§ **Задания**
[1] Согласуются ли с исходным текстом следующие утверждения: (а) Юра научился обращаться с оружием за неделю; (б) карабин Юре подарил отец; (в) сильнее всего Домникия Даниловна страдала, глядя на раненого мужа? Для каждого ответьте «да» или «нет» и приведите решающие слова текста дословно.
[2] Какие главные качества Семена Васильевича перечисляет Домникия Даниловна в исходном тексте? Назовите их все.

Шрифт:
– Да что вы, ребята? Зачем столько? Унесите обратно!..
Атмосфера боевой дружбы, окружавшая семью комиссара в отряде, почти вытеснила из памяти Домникии Даниловны и особенно Юры тяжкие месяцы скитаний.
У семилетнего мальчишки вскоре завелся свой карабин, разумеется трофейный, подарок друзей Радика по разведке. Читать и писать Юра еще толком не умел, зато обращаться с оружием научился за неделю. Ведь оружие означало жизнь, когда кругом враг. Впрочем, подлинных размеров опасности ребенок не сознавал. Больше за него волновалась мать.
Беспокоилась она и о старшем - Радике, постоянно находившемся где-то в разведке. Но еще больше она страдала, глядя на раненого мужа.
Как-то, зайдя проведать комиссара и увидев, что он забылся сном, я спросил у его жены, тихонько беседовавшей на кухне с другими такими же визитерами.
– За что именно, еще до войны, получил Семен Васильевич боевой орден?.. Людей, награжденных в мирное время Красной Звездой, было очень мало!
– За что Сеня получил орден на Дальнем Востоке?
– повторила мой вопрос Домникия Даниловна, и в живых черных глазах ее отразилась гордость за мужа: - За политработу, конечно! Да он всегда так работал, не только на Дальнем Востоке, а всю жизнь - сколько я его знаю. С самого первого дня нашего знакомства... Как умел он выступать, даже в самые молодые годы! Когда он рассказывал нам в Кадиевке о военных событиях на Перекопе, шахтеры не могли сдержать слез!.. Удивительно, как он умеет раскрыть в человеке все благородное. Он как-то сказал мне, что политработник - "брат учителя" и отвечает за каждого человека, который верит ему!.. И воля к жизни у Сени всегда была поразительная - рядом с этой человечностью. Да, именно воля к жизни, стремление к знаниям и безграничная вера в человека вот его главные качества.
...Терпеливо, день за днем продолжала Домникия Даниловна свое дело: поила, кормила раненого с ложечки, берегла его сон. Ведь лечился комиссар на ходу, в сложных, очень нелегких условиях рейда, продолжая жить боевой жизнью всего соединения.
По малейшему, почти неуловимому движению губ мужа, запекшихся от жара, Домникия Даниловна угадывала, кого из командиров позвать, что хочет сказать Семен Васильевич, чем недоволен.
Говорить комиссар все еще не мог, хотя прошло уже после ранения две недели. Только в знак согласия с собеседником опускал глаза или писал ответ на бумаге.
Но однажды на дневке, выйдя из горницы за молоком и вскоре вернувшись обратно, Домникия Даниловна поразилась, услыхав знакомую и в то же время странную, ставшую слегка картавой, речь мужа.
– Вот безобразие!
– возмущался, очевидно после какого-то сообщения разведчиков, комиссар.

§ **Показанные материалы**
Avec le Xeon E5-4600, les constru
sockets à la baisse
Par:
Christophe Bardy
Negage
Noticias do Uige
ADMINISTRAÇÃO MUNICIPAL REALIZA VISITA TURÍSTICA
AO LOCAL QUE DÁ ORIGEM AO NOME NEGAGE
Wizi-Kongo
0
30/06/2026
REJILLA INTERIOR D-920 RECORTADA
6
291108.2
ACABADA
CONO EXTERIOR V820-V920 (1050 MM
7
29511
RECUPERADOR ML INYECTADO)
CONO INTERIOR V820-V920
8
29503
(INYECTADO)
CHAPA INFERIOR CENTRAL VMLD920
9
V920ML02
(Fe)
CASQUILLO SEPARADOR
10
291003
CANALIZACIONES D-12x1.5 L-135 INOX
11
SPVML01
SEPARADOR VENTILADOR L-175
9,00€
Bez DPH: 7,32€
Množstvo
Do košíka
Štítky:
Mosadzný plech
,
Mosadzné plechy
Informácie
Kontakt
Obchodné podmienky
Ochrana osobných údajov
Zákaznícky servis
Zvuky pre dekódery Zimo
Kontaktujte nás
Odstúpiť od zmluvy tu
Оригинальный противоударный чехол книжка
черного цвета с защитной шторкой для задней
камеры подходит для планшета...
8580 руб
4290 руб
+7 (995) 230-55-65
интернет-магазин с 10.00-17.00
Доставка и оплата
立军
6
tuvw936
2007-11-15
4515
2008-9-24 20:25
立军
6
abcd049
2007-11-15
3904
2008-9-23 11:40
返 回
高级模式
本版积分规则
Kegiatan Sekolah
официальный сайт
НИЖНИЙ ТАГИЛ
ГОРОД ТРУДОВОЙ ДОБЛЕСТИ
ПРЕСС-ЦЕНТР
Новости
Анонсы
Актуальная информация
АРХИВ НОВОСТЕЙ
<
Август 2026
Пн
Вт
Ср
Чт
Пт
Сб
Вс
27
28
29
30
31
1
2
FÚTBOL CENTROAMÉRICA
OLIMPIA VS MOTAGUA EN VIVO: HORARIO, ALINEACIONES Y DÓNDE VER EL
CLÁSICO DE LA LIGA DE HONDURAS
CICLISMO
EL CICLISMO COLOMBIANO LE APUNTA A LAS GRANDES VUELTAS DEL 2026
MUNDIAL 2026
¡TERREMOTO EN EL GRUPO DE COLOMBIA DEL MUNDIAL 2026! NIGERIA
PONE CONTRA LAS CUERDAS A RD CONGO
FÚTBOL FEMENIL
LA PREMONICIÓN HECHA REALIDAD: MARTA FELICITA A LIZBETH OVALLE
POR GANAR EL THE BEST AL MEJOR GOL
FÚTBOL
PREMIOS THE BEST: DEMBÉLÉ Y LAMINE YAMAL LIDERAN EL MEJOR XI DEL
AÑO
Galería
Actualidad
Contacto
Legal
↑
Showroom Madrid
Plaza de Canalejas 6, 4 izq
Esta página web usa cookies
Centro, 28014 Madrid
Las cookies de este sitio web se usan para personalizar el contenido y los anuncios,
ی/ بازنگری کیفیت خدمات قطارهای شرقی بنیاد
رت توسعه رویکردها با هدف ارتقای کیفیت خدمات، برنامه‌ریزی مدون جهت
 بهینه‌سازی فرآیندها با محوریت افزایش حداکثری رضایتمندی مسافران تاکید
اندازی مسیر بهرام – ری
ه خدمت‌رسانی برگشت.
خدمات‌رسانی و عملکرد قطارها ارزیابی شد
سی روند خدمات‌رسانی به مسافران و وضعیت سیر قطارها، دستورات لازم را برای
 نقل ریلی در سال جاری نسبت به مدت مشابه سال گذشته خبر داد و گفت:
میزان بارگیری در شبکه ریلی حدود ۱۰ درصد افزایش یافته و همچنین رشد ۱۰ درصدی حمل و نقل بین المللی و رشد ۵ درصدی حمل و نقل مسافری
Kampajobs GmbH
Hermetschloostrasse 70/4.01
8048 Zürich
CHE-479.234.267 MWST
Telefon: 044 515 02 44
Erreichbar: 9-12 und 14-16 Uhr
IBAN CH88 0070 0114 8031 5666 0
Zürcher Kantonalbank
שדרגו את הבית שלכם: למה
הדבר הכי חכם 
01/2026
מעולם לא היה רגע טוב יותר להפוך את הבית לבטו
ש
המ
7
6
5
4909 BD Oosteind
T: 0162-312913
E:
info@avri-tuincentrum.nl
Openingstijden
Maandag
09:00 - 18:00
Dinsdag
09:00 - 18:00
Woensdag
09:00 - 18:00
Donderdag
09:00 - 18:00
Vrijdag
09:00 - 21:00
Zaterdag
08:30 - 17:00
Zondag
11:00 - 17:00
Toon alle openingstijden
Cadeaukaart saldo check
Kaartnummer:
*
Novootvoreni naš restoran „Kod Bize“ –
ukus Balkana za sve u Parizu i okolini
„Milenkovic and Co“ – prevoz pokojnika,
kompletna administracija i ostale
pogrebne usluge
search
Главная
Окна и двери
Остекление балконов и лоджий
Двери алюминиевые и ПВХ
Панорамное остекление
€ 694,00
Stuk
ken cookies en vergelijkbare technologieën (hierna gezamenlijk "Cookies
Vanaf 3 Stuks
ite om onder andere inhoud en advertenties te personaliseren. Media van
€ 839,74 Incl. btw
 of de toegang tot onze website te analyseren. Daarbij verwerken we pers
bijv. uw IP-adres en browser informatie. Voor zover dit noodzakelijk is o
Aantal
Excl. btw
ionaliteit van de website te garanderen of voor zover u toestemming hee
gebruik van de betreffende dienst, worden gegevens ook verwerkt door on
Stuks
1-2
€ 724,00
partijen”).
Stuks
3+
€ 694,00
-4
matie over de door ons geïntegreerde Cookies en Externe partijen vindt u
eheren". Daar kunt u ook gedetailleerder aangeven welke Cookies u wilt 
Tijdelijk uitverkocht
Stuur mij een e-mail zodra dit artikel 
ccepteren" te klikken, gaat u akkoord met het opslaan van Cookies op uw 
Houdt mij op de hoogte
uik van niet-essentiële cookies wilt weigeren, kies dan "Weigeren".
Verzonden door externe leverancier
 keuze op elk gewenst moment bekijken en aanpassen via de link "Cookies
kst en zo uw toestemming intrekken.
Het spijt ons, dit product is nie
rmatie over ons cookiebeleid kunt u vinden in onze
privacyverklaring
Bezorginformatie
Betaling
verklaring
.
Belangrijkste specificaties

§ **Ответы к заданиям**
[1]
(а) Да: «зато обращаться с оружием научился за неделю».
(б) Нет: «подарок друзей Радика по разведке».
(в) Да: «Но еще больше она страдала, глядя на раненого мужа».

[2] Воля к жизни; стремление к знаниям; безграничная вера в человека.